WHAT IS BEING ASKED: Precisely the lines from the one with "Figure 4: 10" through the end of the data, both included, must make up the response, each restated word for word.

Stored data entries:
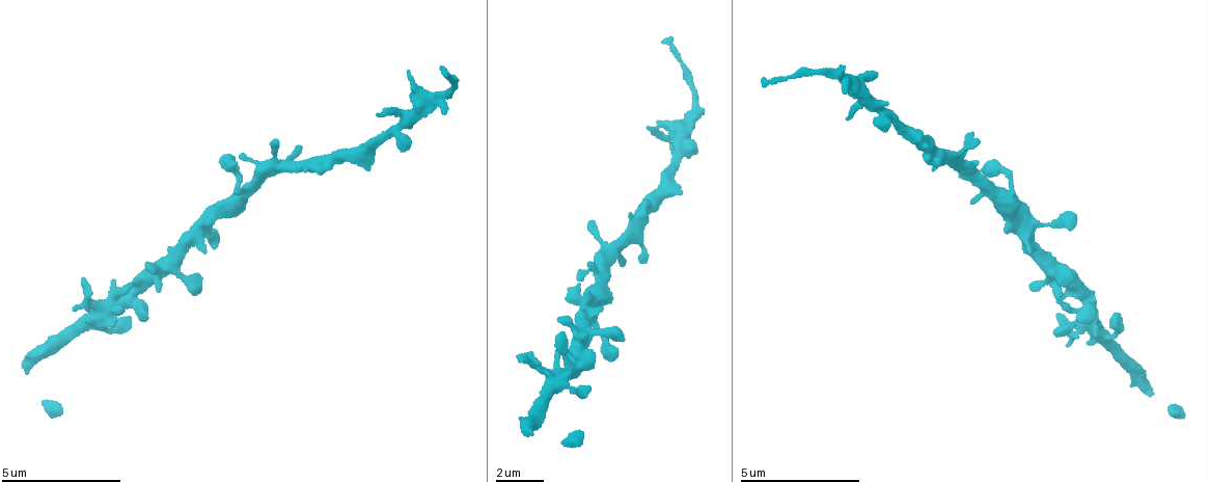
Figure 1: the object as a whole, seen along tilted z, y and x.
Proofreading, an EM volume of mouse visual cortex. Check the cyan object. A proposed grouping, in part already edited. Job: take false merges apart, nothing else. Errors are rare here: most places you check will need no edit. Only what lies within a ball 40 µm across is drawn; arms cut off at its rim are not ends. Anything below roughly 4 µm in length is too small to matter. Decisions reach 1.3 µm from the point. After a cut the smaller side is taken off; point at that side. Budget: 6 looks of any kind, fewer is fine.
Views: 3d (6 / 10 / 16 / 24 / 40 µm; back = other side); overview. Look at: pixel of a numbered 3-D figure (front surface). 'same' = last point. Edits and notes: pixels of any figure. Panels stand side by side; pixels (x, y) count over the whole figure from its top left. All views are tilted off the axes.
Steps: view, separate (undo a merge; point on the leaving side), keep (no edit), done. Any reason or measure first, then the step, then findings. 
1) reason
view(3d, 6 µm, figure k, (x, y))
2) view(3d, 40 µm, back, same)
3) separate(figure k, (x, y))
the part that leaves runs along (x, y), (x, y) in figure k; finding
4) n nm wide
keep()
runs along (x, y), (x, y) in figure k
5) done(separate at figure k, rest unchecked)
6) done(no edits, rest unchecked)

sudden change in width
view(3d, 6 µm, figure 1, (344, 153))

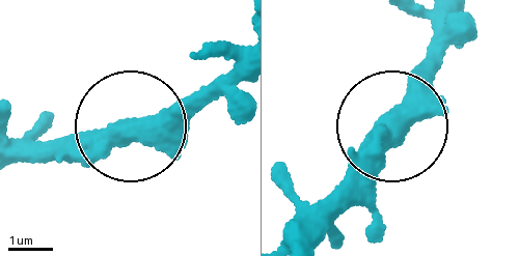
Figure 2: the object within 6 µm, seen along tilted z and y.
keep()
continuous, no second neuron

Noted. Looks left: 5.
sudden change in width
view(3d, 6 µm, figure 1, (696, 98))

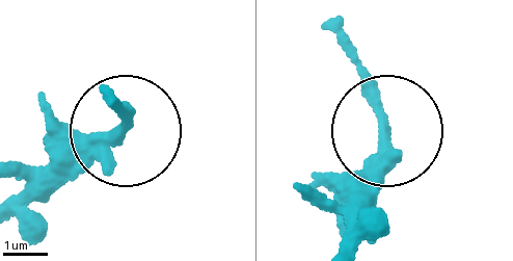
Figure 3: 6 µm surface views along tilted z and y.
240 nm wide
keep()
runs along (340, 241), (350, 194), (381, 154), (385, 116), (338, 40) in figure 3; one neuron here

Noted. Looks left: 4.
three-way junction
view(3d, 10 µm, figure 1, (1012, 196))

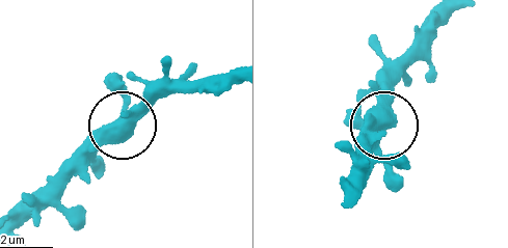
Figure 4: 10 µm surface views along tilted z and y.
keep()
one neuron here

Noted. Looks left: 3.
done(no edits, rest unchecked)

RESPONSE BOX:
Figure 4: 10 µm surface views along tilted z and y.
keep()
one neuron here

Noted. Looks left: 3.
done(no edits, rest unchecked)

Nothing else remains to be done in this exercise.